■ **Exercise**
Scan the listing below. Return every line containing the string "female".

#####

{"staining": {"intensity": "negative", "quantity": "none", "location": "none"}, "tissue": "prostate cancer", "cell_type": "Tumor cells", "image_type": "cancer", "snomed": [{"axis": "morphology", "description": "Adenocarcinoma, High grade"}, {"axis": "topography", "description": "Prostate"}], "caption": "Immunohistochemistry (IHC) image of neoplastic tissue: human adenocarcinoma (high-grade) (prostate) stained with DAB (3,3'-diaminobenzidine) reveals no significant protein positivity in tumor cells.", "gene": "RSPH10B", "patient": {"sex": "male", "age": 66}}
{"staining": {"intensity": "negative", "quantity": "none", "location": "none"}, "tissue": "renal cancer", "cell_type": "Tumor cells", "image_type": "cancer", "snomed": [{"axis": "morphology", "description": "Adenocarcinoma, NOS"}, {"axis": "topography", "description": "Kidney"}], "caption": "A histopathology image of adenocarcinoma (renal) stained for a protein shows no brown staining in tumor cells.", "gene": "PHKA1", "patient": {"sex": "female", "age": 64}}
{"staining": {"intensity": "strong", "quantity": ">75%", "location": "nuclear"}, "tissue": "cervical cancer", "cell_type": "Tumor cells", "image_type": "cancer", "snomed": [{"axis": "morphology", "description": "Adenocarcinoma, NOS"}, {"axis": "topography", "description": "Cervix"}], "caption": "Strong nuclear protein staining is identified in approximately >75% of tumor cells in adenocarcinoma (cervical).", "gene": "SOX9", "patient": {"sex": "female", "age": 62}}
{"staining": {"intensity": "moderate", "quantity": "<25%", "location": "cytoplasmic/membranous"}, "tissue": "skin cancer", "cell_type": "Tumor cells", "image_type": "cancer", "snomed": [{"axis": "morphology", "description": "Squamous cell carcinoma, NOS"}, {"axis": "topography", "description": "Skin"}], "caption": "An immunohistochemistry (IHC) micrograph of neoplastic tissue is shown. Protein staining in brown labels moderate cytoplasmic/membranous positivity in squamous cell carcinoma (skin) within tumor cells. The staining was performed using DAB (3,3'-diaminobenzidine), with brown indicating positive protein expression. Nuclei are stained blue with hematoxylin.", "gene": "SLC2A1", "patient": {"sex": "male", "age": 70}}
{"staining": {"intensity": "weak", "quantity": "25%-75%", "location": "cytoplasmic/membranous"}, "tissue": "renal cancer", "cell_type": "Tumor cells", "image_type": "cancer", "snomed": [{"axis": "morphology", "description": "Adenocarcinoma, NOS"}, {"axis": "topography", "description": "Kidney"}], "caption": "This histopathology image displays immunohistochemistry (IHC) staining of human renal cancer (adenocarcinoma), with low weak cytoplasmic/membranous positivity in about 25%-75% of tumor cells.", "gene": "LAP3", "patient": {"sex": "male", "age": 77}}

#####

■ **Result for this task**
{"staining": {"intensity": "negative", "quantity": "none", "location": "none"}, "tissue": "renal cancer", "cell_type": "Tumor cells", "image_type": "cancer", "snomed": [{"axis": "morphology", "description": "Adenocarcinoma, NOS"}, {"axis": "topography", "description": "Kidney"}], "caption": "A histopathology image of adenocarcinoma (renal) stained for a protein shows no brown staining in tumor cells.", "gene": "PHKA1", "patient": {"sex": "female", "age": 64}}
{"staining": {"intensity": "strong", "quantity": ">75%", "location": "nuclear"}, "tissue": "cervical cancer", "cell_type": "Tumor cells", "image_type": "cancer", "snomed": [{"axis": "morphology", "description": "Adenocarcinoma, NOS"}, {"axis": "topography", "description": "Cervix"}], "caption": "Strong nuclear protein staining is identified in approximately >75% of tumor cells in adenocarcinoma (cervical).", "gene": "SOX9", "patient": {"sex": "female", "age": 62}}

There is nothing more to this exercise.